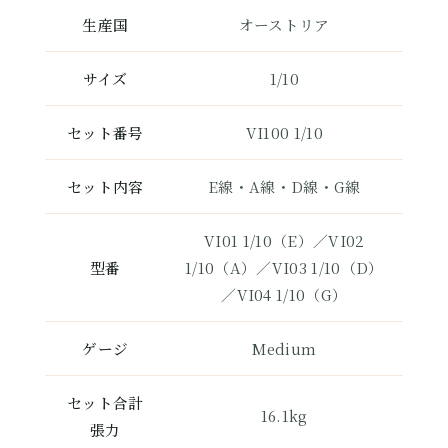
生産国
オーストリア
サイズ
1/10
セット番号
VI100 1/10
セット内容
E線・A線・D線・G線
VI01 1/10（E）／VI02
型番
1/10（A）／VI03 1/10（D）
／VI04 1/10（G）
ゲージ
Medium
セット合計
16.1kg
張力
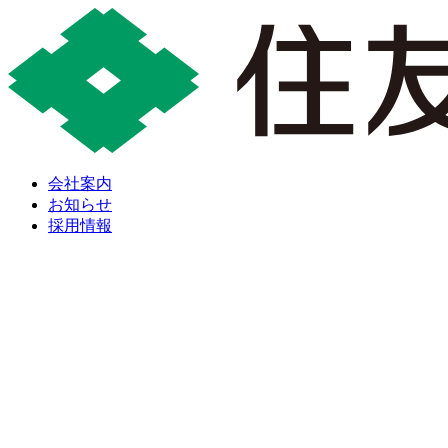
会社案内
お知らせ
採用情報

--- --- ---

— REQUIREMENT —
Return the data exactly as it stands, minus the pictures.

— ANSWER BOX —
生産国
オーストリア
サイズ
1/10
セット番号
VI100 1/10
セット内容
E線・A線・D線・G線
VI01 1/10（E）／VI02
型番
1/10（A）／VI03 1/10（D）
／VI04 1/10（G）
ゲージ
Medium
セット合計
16.1kg
張力
会社案内
お知らせ
採用情報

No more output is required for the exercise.